Her husband, if elected, would be the nation’s first Mormon president. Campaigning in a state where Southern Baptist is the largest denomination, Ann Romney acknowledged that some people have concerns about her family’s faith.
“If anyone has a chance to see us, hear us, feel us, touch us, they are fine. There’s no problem at all,” she said in an interview.
Romney said that when people pick a heart surgeon, they want the best surgeon regardless of religious faith. “I think at some point they are going to have to ask the same thing about nominating and electing a president of the United States,” she said.
She told a meeting of the Alabama Federation of Republican Women that her husband has the expertise to lead the United States after years of turning around troubled businesses, bringing the Salt Lake Olympics back from debt and scandal, and erasing a $3 billion budget deficit while serving as governor of Massachusetts.

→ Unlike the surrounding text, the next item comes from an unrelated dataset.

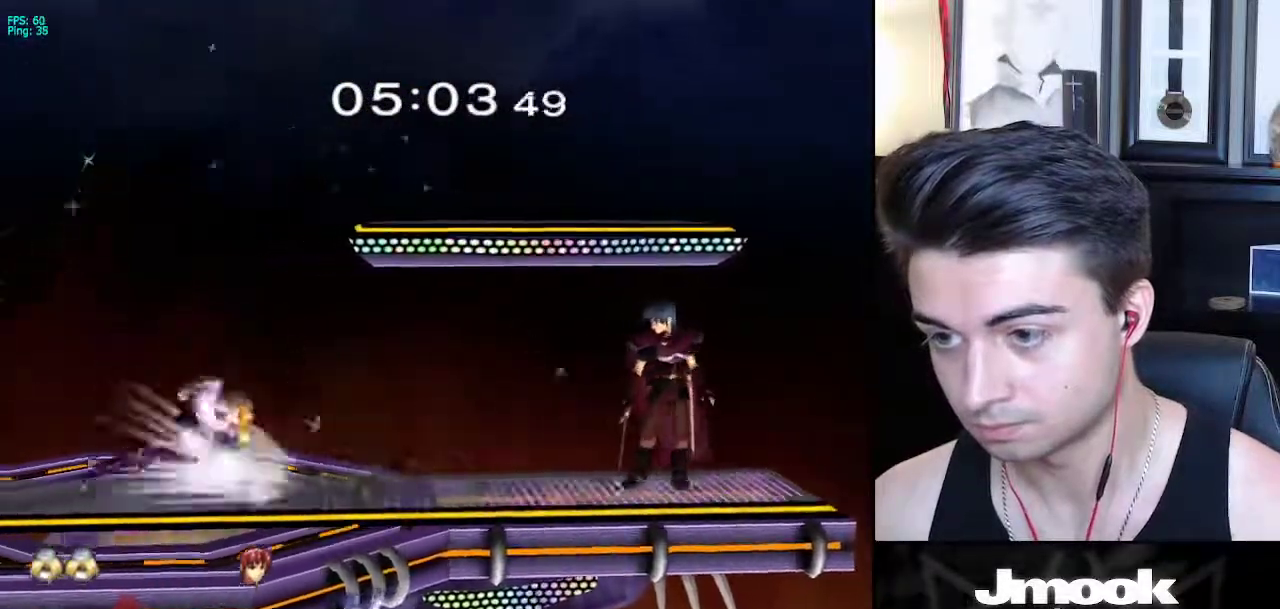
{"buttons": [], "left_stick": "center", "right_stick": "center", "events": [[100, "left_stick", "down"], [167, "X", "down"], [200, "X", "up"], [350, "left_stick", "center"]]}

Romney also talked about her battle with multiple sclerosis. She recounted being too sick to get out of bed on Oct. 25, 1998, and then being diagnosed with MS. When her husband took the job as head of the 2002 Winter Olympics a few months later, “I was almost in a wheelchair,” she said.
Romney said she had to battle self-pity and depression. Some days she thought she was dying. “There were other times when I realized I wasn’t dying and I honestly wished I was dying,” she said.
But she said her family and her love of riding caused her to fight back and get a new perspective. She said she now realizes that everybody “has their own bag of rocks they are carrying over their shoulder,” whether it’s an illness, a divorce or a troubled child.
“It has given me a compassionate heart,” she said.